# Instructions
[a] Answer these questions from the passage on course evaluations:
(i) What consumerist attitude among students does the opening paragraph say a student-driven evaluation system would further encourage?
(ii) On what does skoolboy say he would rather rely than on end-of-term course evaluations?
(iii) How many very negative course evaluations does the reply addressed to "Sherman and Skoolboy" recall writing in college?
[b] Write the next part of the passage on course evaluations, picking up right after its final line.

# Passage for review

I'm undecided on whether and how colleges should make course evaluations public. On one hand, the public release of formal evaluations would help students decide among many courses. On the other hand, a student-driven evaluation system creates incentives to pander to Gen Facebook, and further encourages the "I'm paying, so I deserve an easy A" consumerism of many students.

So I'm on the fence about the role of course evaluations in assessing college teaching. Readers, what's your take? How should profs' teaching be evaluated?

Update: To clarify, there are at least 4 questions raised by this post:

1) How should learning be evaluated in college?

2) Are course evaluations a fair and comprehensive measure of college teaching? (Of course not, in my opinion.)

3) What should universities do with student course evaluations?

4) What are the potential risks/benefits to students and profs of making them public?
5 Comments

Wait a second... when did a survey become "evaluation"?

This is a double-barreled post, eduwonkette. Are you interested in how colleges should evaluate faculty teaching, or what should be done with students' end-of-term course evaluations? Let me be provocative (a skoolboy's prerogative) and say that I don't think that end-of-term course evaluations should be treated as a measure of what students have learned, regardless of what the students have said. That's because the depth and scope of that learning may not be evident on the last day of the semester. It may not be until sometime later, when the course and its content are juxtaposed with different contexts and subsequent learning experiences, that what was learned in the course might come into focus. I'd rather rely on a student's retrospective account a year later. In my own experience as a student, I haven't always been able to predict what would stick with me (or transfer, the more technical learning term) after a course is over.
(Of course, maybe I'm just rationalizing the fact that some of my students come away from my classes saying, "What the hell was that all about?")

Sherman and Skoolboy,

You're right that there are multiple questions posed in this post:

1) How should learning be evaluated in college?

2) Are course evaluations a fair and comprehensive measure of college teaching? (Of course not.)

3) What should universities do with student course evaluations?

4) What are the potential risks/benefits to students and profs of making them public?

The postponed evaluation approach is interesting, skoolboy. I can recall two very negative course evaluations that I wrote in college. Given the chance to write them again, one of the two profs would receive a positive evaluation.

1) How should learning be evaluated in college?
I agree with skoolboy that evaluations are less about "what" a student has learned, but rather how they learned it. Was it effective, provocative, did they think, explore, change viewpoints? Evaluations can assess this in a more abstract kind of way.

2) Are course evaluations a fair and comprehensive measure of college teaching? (Of course not, in my opinion.)

(Source records)

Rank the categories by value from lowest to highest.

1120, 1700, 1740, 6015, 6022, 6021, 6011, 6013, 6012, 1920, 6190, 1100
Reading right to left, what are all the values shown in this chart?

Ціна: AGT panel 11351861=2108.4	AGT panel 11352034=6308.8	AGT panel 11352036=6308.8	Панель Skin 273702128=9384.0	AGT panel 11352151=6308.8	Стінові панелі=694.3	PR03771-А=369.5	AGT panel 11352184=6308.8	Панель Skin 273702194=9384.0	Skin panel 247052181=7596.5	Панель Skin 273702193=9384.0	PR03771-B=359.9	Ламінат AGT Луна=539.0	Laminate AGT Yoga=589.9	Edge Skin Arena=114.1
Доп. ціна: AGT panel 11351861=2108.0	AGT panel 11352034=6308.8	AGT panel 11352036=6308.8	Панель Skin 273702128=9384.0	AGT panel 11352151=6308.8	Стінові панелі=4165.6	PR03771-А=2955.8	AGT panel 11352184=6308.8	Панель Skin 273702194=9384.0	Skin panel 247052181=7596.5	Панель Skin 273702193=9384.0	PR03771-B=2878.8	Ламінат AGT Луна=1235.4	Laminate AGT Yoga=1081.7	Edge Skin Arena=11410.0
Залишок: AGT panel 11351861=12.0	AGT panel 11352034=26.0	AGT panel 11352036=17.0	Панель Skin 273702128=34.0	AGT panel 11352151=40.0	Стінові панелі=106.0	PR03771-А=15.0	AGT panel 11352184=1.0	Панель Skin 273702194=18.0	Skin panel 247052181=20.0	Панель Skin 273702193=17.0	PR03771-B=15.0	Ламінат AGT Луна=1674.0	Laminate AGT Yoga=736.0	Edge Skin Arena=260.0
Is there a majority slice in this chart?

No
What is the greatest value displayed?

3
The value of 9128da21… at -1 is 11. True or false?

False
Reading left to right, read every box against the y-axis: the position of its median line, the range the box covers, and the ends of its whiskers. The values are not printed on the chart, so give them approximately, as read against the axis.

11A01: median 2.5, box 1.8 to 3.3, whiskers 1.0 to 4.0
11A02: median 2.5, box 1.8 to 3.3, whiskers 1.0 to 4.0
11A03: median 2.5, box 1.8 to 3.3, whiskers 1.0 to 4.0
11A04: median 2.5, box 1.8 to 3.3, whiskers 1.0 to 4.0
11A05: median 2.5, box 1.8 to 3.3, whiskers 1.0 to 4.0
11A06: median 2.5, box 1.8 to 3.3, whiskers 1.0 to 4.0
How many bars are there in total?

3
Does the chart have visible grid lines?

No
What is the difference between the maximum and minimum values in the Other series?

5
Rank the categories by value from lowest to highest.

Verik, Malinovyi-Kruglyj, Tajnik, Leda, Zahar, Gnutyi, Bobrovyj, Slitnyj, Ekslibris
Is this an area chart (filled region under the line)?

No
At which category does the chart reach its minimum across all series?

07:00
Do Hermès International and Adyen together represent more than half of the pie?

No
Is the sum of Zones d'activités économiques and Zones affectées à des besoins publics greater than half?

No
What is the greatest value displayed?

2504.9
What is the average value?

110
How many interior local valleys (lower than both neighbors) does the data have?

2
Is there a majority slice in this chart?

# Results of the exercise
[a]
(i) The "I'm paying, so I deserve an easy A" consumerism.
(ii) A student's retrospective account a year later.
(iii) Two.

[b]
While course evaluations may be arguably unfair, they do present a random enough sample of student opinion to offer the school and the professor a wide angle view of course value. Most often (at least in my experience) evaluations were optional, and anonymous, making it easier for students to evaluate the professor fairly, ie: honestly, thoroughly and without it affecting their grade.

3) What should universities do with student course evaluations?
In the case of public university, those state funded ones, evaluations should be made public. People paying for the education of the their children, their neighbors and others should have the right to know how professors are being evaluated, just like any other state paid professional. However, I do think that releasing evaluations for the previous year would help to prevent any "professor shopping" by students who are looking to skate through school, while providing a way to publicly reveal trends of courses or professors that might need restructuring or reconsideration.

4) What are the potential risks/benefits to students and profs of making them public?
I think the potential risk would be that professionals would be required to remain up-to-date in their field, students would be allowed to choose courses/professors that suited their learning style/preferences, and higher education, like public education in the primary grades, would be forced to reform to meet the demands of a changing society and workforce. Unlike technical schools, or research programs, much of college education still takes place in a traditional lecture format that is increasingly irrelevant to today's students.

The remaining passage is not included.